From the listing below, output only the lines starting at the line that has "Digitized H&E tissue" and ending at the line that has "Breast MRI (dynamic", exactly as they appear, ends included.
#### Given records ####
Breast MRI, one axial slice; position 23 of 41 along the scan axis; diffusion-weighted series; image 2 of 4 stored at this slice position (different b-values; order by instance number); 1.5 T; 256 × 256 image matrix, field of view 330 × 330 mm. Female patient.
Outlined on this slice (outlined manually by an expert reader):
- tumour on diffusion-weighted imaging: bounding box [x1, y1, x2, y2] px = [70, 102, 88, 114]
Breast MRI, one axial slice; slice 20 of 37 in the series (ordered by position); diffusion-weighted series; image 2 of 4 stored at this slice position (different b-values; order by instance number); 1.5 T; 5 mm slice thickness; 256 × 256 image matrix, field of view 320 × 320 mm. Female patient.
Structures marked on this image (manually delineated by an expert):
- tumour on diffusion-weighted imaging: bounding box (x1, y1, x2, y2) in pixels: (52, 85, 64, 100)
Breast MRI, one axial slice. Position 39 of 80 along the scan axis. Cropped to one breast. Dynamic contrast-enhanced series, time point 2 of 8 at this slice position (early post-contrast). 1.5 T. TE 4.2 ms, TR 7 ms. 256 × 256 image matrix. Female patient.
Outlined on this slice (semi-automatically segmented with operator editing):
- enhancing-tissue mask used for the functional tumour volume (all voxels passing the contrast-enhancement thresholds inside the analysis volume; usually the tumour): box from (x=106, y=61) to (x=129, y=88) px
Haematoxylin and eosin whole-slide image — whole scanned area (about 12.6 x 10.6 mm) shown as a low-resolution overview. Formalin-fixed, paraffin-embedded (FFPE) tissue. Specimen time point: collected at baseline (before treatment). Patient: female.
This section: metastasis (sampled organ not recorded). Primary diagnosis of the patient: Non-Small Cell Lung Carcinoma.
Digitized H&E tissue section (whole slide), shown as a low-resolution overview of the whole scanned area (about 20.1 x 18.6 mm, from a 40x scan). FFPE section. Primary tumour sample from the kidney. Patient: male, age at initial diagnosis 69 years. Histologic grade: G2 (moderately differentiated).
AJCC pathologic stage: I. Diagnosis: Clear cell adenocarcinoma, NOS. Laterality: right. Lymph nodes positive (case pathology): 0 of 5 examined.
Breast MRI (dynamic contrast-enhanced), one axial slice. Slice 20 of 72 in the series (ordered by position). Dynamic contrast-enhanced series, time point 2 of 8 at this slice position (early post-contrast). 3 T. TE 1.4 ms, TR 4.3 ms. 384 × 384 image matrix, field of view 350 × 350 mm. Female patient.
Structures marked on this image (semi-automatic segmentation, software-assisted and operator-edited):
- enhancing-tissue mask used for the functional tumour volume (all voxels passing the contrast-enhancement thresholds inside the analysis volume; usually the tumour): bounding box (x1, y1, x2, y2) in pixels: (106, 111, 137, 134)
####
» Solution for this problem:
Digitized H&E tissue section (whole slide), shown as a low-resolution overview of the whole scanned area (about 20.1 x 18.6 mm, from a 40x scan). FFPE section. Primary tumour sample from the kidney. Patient: male, age at initial diagnosis 69 years. Histologic grade: G2 (moderately differentiated).
AJCC pathologic stage: I. Diagnosis: Clear cell adenocarcinoma, NOS. Laterality: right. Lymph nodes positive (case pathology): 0 of 5 examined.
Breast MRI (dynamic contrast-enhanced), one axial slice. Slice 20 of 72 in the series (ordered by position). Dynamic contrast-enhanced series, time point 2 of 8 at this slice position (early post-contrast). 3 T. TE 1.4 ms, TR 4.3 ms. 384 × 384 image matrix, field of view 350 × 350 mm. Female patient.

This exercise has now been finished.